--- DATA PROVIDED ---

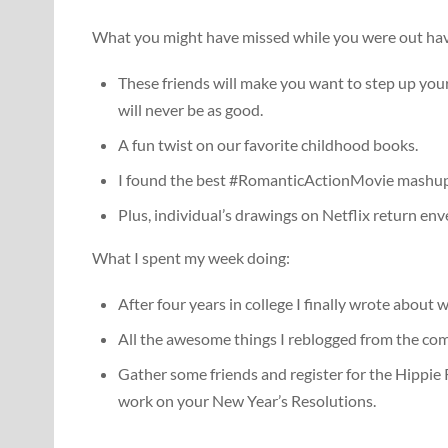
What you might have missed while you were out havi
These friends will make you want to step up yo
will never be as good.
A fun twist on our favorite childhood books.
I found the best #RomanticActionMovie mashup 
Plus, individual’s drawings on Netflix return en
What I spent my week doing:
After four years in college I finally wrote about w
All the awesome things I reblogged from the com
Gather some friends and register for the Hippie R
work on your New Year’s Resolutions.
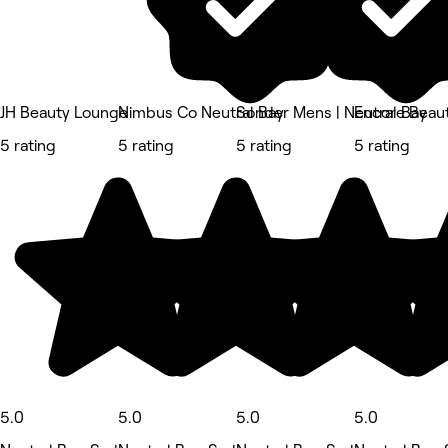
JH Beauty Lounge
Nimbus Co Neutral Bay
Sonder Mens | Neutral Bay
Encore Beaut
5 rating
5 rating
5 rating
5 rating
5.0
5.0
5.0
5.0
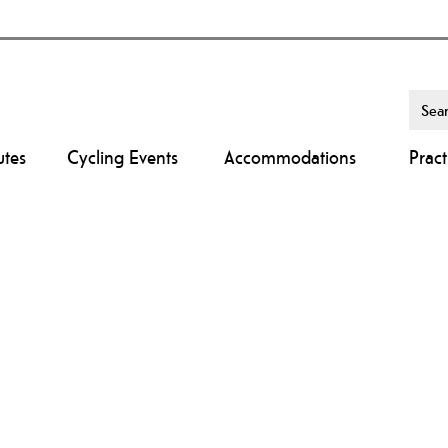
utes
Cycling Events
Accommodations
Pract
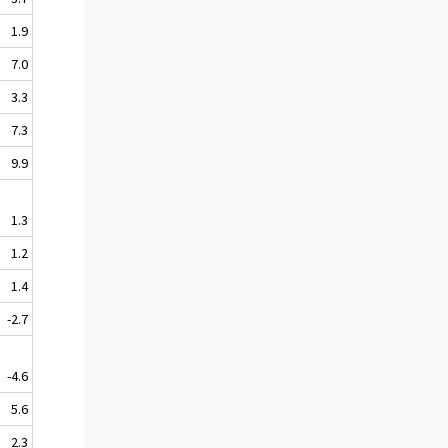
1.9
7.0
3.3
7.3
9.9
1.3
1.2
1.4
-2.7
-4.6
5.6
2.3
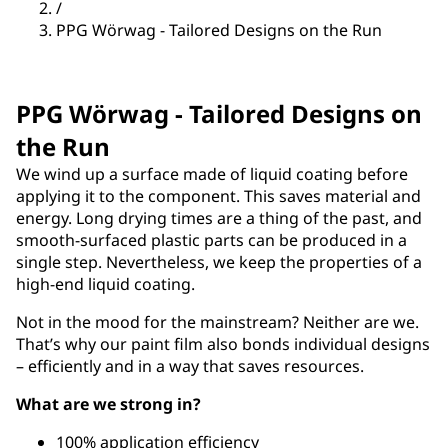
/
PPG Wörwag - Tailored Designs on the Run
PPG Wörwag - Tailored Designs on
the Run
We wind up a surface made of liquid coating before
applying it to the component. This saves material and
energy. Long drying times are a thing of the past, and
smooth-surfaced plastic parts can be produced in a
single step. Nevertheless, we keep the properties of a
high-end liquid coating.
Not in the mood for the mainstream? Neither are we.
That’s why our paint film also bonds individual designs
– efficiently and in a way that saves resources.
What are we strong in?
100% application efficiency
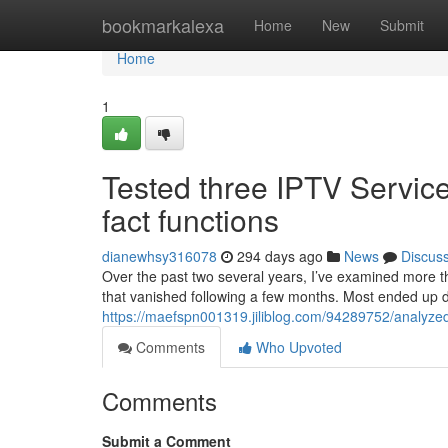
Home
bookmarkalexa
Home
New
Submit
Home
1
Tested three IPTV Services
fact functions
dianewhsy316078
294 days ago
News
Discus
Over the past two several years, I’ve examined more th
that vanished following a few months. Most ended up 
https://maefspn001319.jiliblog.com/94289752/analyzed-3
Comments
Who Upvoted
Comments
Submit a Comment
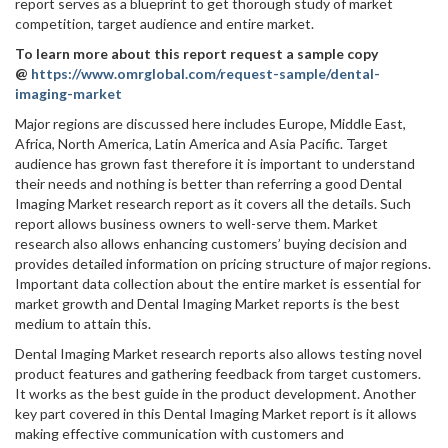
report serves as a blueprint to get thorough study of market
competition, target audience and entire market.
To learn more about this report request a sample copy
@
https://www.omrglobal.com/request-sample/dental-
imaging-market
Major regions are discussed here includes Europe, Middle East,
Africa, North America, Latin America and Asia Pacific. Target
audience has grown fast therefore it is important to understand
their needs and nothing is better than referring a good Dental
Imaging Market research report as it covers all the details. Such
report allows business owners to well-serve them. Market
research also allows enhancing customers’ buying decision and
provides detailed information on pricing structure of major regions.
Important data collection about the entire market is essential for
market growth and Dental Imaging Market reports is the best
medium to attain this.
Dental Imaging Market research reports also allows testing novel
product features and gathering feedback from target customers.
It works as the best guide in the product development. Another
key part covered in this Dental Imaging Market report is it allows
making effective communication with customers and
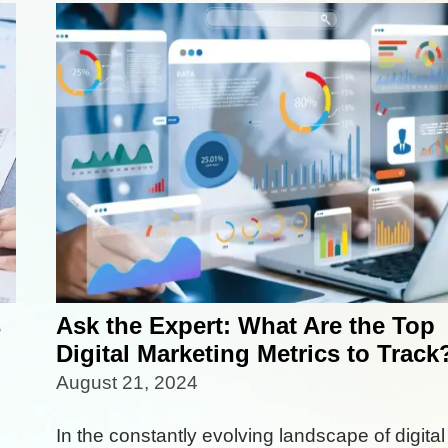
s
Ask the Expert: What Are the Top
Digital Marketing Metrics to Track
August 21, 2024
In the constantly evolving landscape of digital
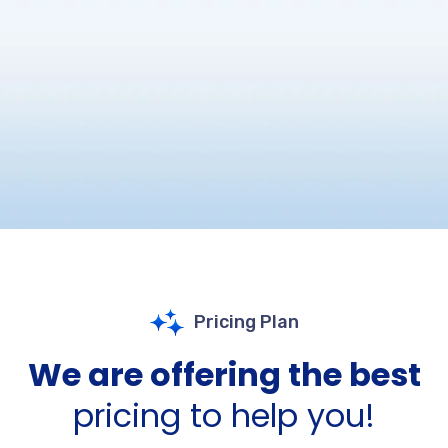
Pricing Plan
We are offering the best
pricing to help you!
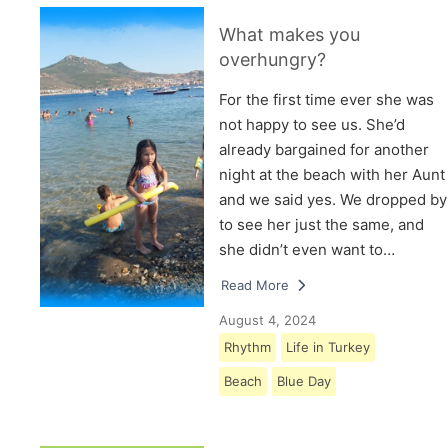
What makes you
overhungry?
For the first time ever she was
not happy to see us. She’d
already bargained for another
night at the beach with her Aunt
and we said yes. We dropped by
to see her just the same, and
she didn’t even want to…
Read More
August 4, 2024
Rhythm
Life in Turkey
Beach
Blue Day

---
--- DATA PROVIDED ---

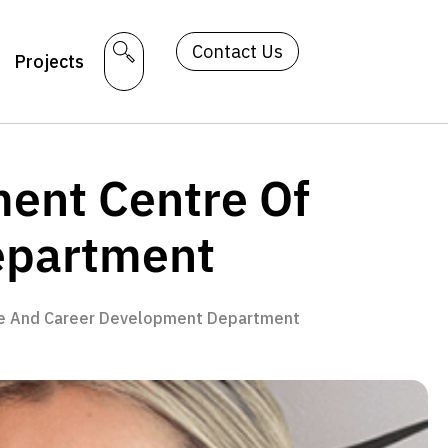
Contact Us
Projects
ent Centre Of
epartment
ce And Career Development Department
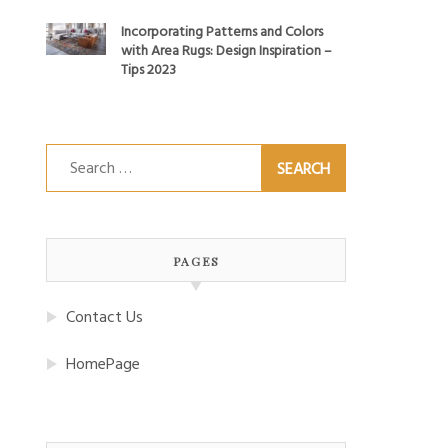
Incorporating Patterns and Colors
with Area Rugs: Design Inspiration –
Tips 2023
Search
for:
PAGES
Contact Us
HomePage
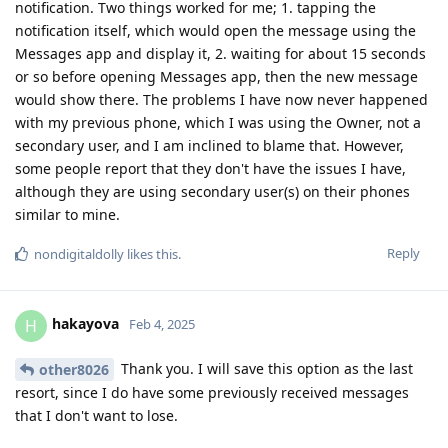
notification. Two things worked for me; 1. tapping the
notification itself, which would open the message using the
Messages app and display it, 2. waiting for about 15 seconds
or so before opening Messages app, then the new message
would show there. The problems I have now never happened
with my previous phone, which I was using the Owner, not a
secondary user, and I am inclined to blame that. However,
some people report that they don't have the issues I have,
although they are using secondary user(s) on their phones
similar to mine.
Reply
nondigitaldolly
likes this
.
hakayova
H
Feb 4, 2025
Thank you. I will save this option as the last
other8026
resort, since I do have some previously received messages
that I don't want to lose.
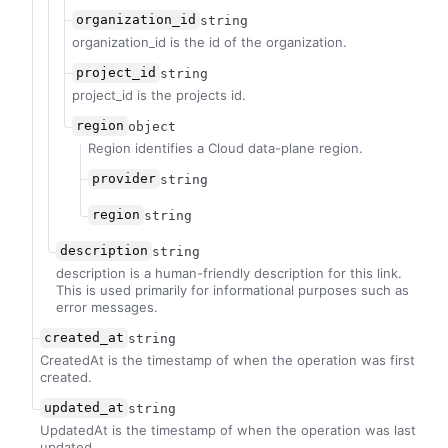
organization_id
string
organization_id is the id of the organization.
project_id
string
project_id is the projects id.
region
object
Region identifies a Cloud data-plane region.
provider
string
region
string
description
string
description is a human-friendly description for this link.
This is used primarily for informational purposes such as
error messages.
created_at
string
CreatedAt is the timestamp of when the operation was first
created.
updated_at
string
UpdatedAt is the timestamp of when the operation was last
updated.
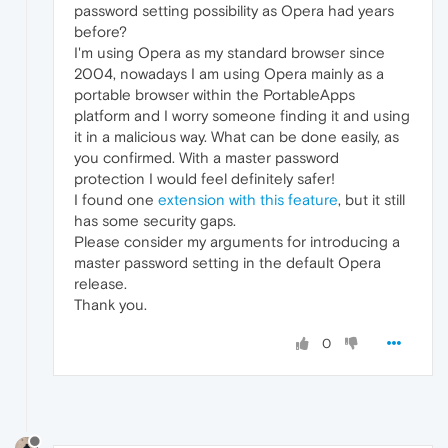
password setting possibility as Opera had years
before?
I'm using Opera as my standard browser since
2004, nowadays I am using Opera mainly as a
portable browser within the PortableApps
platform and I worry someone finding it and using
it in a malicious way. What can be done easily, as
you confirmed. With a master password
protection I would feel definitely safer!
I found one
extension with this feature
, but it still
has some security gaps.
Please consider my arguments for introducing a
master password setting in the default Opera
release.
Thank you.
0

---
--- DATA PROVIDED ---

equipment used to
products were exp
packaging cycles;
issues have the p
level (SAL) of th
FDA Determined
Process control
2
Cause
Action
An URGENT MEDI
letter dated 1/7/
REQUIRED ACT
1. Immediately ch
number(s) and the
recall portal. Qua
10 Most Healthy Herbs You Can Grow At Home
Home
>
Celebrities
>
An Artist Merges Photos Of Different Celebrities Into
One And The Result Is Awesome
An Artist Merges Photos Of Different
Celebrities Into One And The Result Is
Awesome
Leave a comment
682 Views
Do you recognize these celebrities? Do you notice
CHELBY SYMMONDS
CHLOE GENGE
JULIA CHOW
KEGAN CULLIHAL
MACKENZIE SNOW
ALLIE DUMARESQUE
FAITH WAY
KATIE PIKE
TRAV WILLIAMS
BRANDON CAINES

---

• **WHAT THE TASK REQUIRES**
Pictures excluded, reproduce only the part above that opens with the line holding "We wind up a" and closes with the line holding "report allows business", exactly as written.

• **RESPONSE BOX**
We wind up a surface made of liquid coating before
applying it to the component. This saves material and
energy. Long drying times are a thing of the past, and
smooth-surfaced plastic parts can be produced in a
single step. Nevertheless, we keep the properties of a
high-end liquid coating.
Not in the mood for the mainstream? Neither are we.
That’s why our paint film also bonds individual designs
– efficiently and in a way that saves resources.
What are we strong in?
100% application efficiency
Home
bookmarkalexa
Home
New
Submit
Home
1
Tested three IPTV Services
fact functions
dianewhsy316078
294 days ago
News
Discus
Over the past two several years, I’ve examined more th
that vanished following a few months. Most ended up 
https://maefspn001319.jiliblog.com/94289752/analyzed-3
Comments
Who Upvoted
Comments
Submit a Comment
report serves as a blueprint to get thorough study of market
competition, target audience and entire market.
To learn more about this report request a sample copy
@
https://www.omrglobal.com/request-sample/dental-
imaging-market
Major regions are discussed here includes Europe, Middle East,
Africa, North America, Latin America and Asia Pacific. Target
audience has grown fast therefore it is important to understand
their needs and nothing is better than referring a good Dental
Imaging Market research report as it covers all the details. Such
report allows business owners to well-serve them. Market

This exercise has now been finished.